JAKARTA (RIAUPOS.CO) -- Penurunan suku bunga atau BI 7-Days Reverse Repo Rate (BI7DRR) sebesar 25 basis poin (bps) menjadi 5,5 persen membawa angin segar untuk mendorong pertumbuhan ekonomi nasional. Menteri Koordinator Bidang Perekonomian (Menko Perekonomian) Darmin Nasution pun mengapresiasi pelonggaran moneter oleh bank sentral.
Meski penurunan itu tidak bisa berdampak langsung mendongkrak pertumbuhan perekonomian lantaran ada faktor waktu, Darmin optimistis kebijakan tersebut dapat menjadi stimulus bagi makro perekonomian Indonesia. Apalagi sejak November 2018 lalu, bank sentral tercatat telah menurunkan suku bunga sebanyak dua kali.
“Kalau suku bunga turun itu diperlukan untuk menstimulus investasi. Semoga produksi naik, ekspor naik, neraca perdagangan bagus,” kata Darmin di JCC, Senayan, Jakarta, Jumat (23/8).

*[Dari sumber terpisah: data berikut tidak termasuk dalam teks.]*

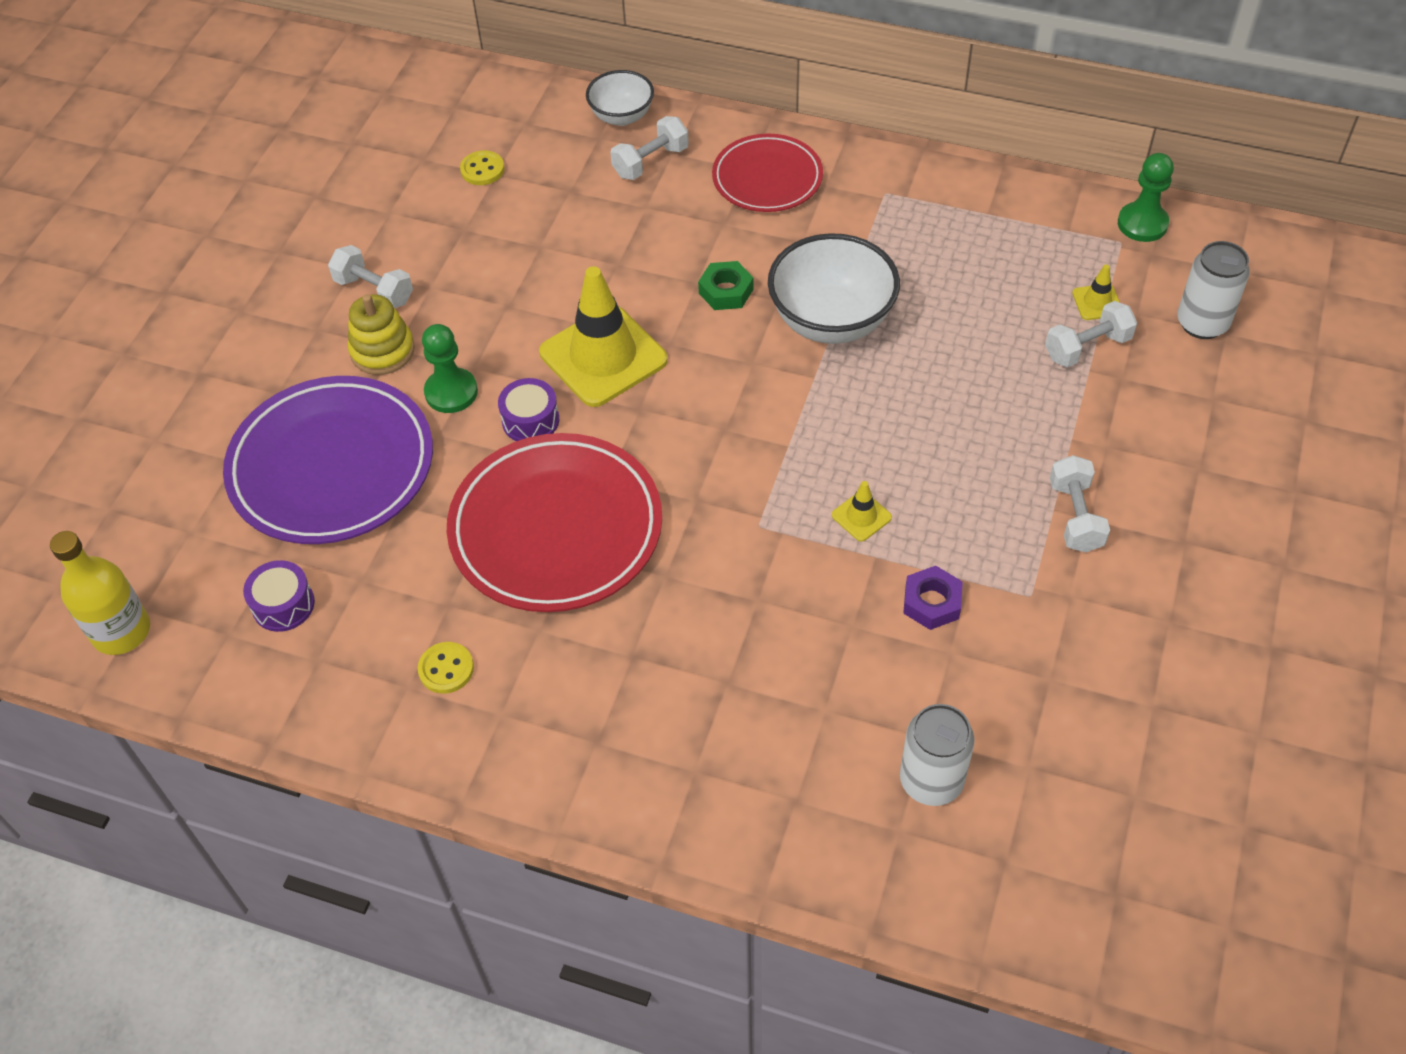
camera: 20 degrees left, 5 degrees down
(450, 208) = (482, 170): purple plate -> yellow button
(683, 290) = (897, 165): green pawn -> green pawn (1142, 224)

Mantan Gubernur BI itu menilai, keputusan bank sentral telah tepat. Keputusan itu telah mencermati berbagai perkembangan ekonomi global yang sedang melemah akibat perang dagang antara Amerika Serikat-Tiongkok. Menurut Darmin, kebijakan ini diambil pada momentum yang tepat.
Sebab, imbuh Darmin, beberapa negara lain pun telah melakukan pelonggaran moneter. Sehingga ia meminta penurunan suku bunga tersebut dapat disikapi positif.
“Itu stimulus itu. Jadi, menurunkan policy rate itu stimulus untuk investasi,” pungkasnya.
Sebelumnya, BI kembali menurunkan suku bunga acuan atau BI 7-day Reverse Repo Rate (BI7DRR) sebesar 25 basis poin (bps) menjadi 5,5 persen. Dengan begitu, kebijakan ini menjadi penurunan suku bunga kedua yang diambil bank sentral sejak November 2018 lalu. BI menyatakan, keputusan itu diambil setelah melihat kondisi perekonomian nasional yang stabil.
Keputusan tersebut diambil setelah BI melakukan Rapat Dewan Gubernur (RDG) Bank Indonesia pada 21-22 Agustus 2019. Dengan penurunan suku bunga tersebut, maka suku bunga deposit facility juga menurun sebesar 25 bps menjadi sebesar 4,75 persen, dan suku bunga lending facility sebesar 25 bps menjadi 6,25 persen.
Gubernur BI, Perry Warjiyo mengatakan, kebijakan itu konsisten dengan rendahnya prakiraan inflasi yang berada di bawah titik tengah sasaran, dan tetap menariknya imbal hasil investasi aset keuangan domestik. Kondisi tersebut dapat mendukung stabilitas eksternal.
“Selain itu juga sebagai langkah pre-emptive untuk mendorong momentum pertumbuhan ekonomi ke depan dari dampak perlambatan ekonomi global,” kata Perry saat konferensi pers di Kantor BI, Jakarta, Kamis (22/8).